Zoom Gawk: After an initial wide-angle gawk, the gawker focuses in on some identifying aspect of your foreign-ness. For instance, when riding my bicycle, I notice many gawks starting low and drifting up since I'm the only person in the city of Nagoya who wears a helmet. 2 points.
Baby Gawk: Any gawk by a child age 4 and under. The little bastards are pretty intense. Like ticks, they will lock on to you and won't let go until you burn them with a match. 3 points.
Seppuku Gawk: A deer-in-the-headlights-type gawk employed by a service person who sees you coming and would rather disembowel himself than attempt to converse with a foreigner. The gawker performs this one in utter terror as you approach with a question, which he knows will be impossible, like, "Do you have any peanut butter?" 3 points plus 2-point bonus if the gawker has pit stains by the time you get to him.

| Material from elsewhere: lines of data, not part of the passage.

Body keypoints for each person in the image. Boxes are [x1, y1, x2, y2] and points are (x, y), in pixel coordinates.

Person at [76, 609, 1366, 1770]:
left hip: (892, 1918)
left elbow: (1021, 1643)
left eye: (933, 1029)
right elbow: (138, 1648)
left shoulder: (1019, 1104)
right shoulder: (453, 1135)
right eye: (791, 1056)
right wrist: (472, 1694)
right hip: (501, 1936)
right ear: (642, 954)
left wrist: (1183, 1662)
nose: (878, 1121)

Foreigner Gawk: This is an unorthodox one. It's a gawk by a non-Japanese person like yourself and is seen mostly among tourists shocked to learn that they're not the first to visit this strange, oriental land. Pretty rare, but still more common than you'd think. 5 points.
Let's-Get-Comfortable Gawk: The gawker significantly adjusts her position to facilitate a good long stare. I have only ever seen this one among senior citizens. My favorite example is one octogenarian who was sitting on a bench in a waiting area. We sat down behind her, about eight feet away. She got one look at my blond, blue-eyed fiancée and just had to have more, so she swung her legs around to straddle the bench and proceeded to stare for a solid ten minutes. That must have been some kind of record, but it counts for 10 points just the same.
Oops! Gawk: A gawk that causes the person to stumble, crash, or otherwise make a clumsy fool of themselves. This is the holy grail of gawks, and I used to consider it purely theoretical, the province of academic papers and major motion pictures. That was until yesterday, when a gawker executed what seemed to be a typical escalator-bound instant-replay gawk in my direction. The problem is that he was walking up his escalator at the time, and his lapse in concentration caused him catch his shoe on the step, sending his head into his girlfriend's rear end. Oops! I doubt my hearty cries of joy and awe did much to ameliorate his embarrassment. What a day for gawk research! 20 points.
At the end of the day, compare your point totals. The winner buys drinks at the nearest Japanese-only members' club. Have fun.